In 2007, Cartier hired Ziegler France to transport a load of cosmetics to the United Kingdom. En route, a subcontracted driver woke up at a rest stop and discovered thieves had taken nearly $200,000 in makeup from the truck.

But a week before Cartier and its insurance company sued Ziegler and the subcontractors in a French court, Ziegler filed its own action in a British court for a determination of its liability to Cartier.
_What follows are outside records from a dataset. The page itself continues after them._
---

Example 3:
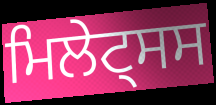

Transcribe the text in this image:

ਮਿਲੇਟ੍ਸਸ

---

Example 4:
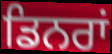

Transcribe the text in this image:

ਡਿਨਰਾਂ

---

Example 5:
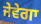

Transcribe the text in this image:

ਜੇਵੇਗਾ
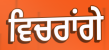
ਵਿਚਰਾਂਗੇ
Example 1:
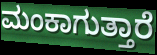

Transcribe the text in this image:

ಮಂಕಾಗುತ್ತಾರೆ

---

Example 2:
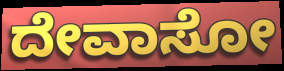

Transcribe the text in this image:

ದೇವಾಸೋ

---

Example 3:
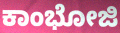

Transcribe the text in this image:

ಕಾಂಭೋಜಿ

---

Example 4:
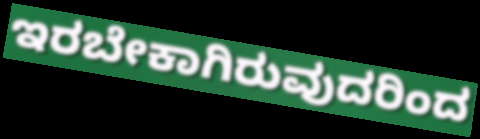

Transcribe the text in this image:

ಇರಬೇಕಾಗಿರುವುದರಿಂದ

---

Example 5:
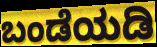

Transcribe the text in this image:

ಬಂಡೆಯಡಿ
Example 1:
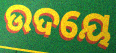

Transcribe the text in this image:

ଉଦୟେ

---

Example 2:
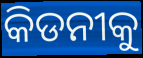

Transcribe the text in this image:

କିଡନୀକୁ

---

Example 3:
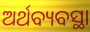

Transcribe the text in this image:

ଅର୍ଥବ୍ୟବସ୍ଥା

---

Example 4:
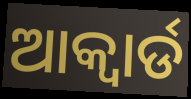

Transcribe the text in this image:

ଆକ୍ୱାର୍ଡ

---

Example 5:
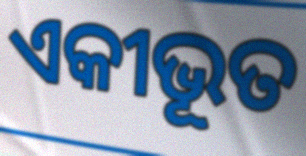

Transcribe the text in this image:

ଏକୀଭୂତ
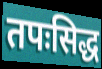
तपःसिद्ध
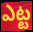
ఎట్ట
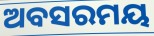
ଅବସରମୟ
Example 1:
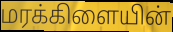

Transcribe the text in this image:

மரக்கிளையின்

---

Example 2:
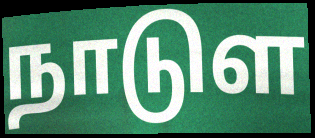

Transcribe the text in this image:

நாடுள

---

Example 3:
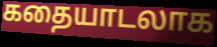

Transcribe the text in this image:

கதையாடலாக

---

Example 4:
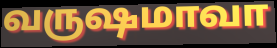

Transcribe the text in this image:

வருஷமாவா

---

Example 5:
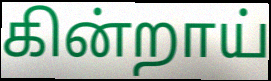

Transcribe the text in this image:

கின்றாய்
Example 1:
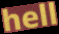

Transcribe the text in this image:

hell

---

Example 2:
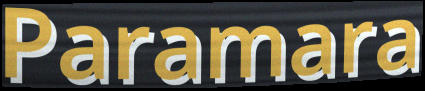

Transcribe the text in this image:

Paramara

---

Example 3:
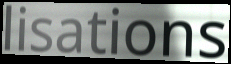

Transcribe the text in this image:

lisations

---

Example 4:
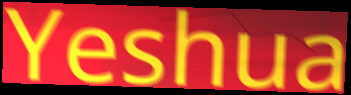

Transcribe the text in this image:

Yeshua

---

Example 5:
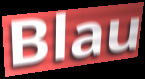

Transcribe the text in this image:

Blau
The French court then dismissed Cartier's action due to Ziegler's pending U.K. action, a decision Cartier appealed all the way to France's court of final appeal.

That court, confronted with it called "diverging academic opinion in France" as to which country had jurisdiction under EU law, then asked the Court of Justice of the European Union to weigh in.
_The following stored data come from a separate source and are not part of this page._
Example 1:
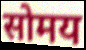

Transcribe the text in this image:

सोमय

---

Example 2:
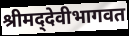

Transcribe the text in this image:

श्रीमद्‌देवीभागवत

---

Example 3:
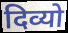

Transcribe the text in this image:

दिव्यो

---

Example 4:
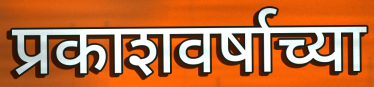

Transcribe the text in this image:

प्रकाशवर्षाच्या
The Luxembourg-based high court said in a preliminary ruling that EU law clearly gives jurisdiction to the court where a dispute is first lodged, provided that court does not decline to hear the case and there are no objections from the involved parties before proceedings begin. Cartier made appearances in the U.K. court to litigate the case and never questioned that court's jurisdiction, the high court noted.
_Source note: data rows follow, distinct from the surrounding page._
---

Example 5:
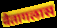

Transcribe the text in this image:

वैतागलास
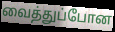
வைத்துப்போன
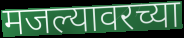
मजल्यावरच्या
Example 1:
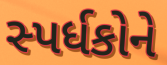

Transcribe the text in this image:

સ્પર્ધકોને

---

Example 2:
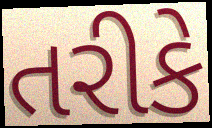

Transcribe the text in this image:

તરીકે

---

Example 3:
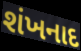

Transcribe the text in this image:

શંખનાદ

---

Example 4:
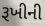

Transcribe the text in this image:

રૂખીની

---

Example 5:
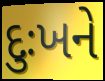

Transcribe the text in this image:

દુઃખને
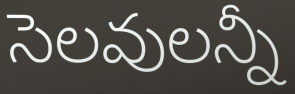
సెలవులన్నీ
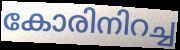
കോരിനിറച്ച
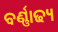
ବର୍ଣ୍ଣାଢ୍ୟ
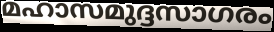
മഹാസമുദ്ദസാഗരം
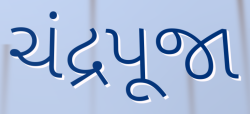
ચંદ્રપૂજા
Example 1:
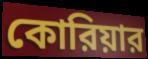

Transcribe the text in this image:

কোরিয়ার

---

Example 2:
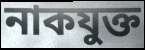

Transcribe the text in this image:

"One of the aims of that regulation is to minimize the possibility of concurrent proceedings and to ensure that irreconcilable judgments will not be given where a number of courts have jurisdiction to hear the same dispute," the court wrote. "It is for that purpose that the European Union legislature intended to put in place a mechanism which is clear and effective in order to resolve situations of lis pendens. It follows that, in order to achieve those aims, the law must be interpreted broadly."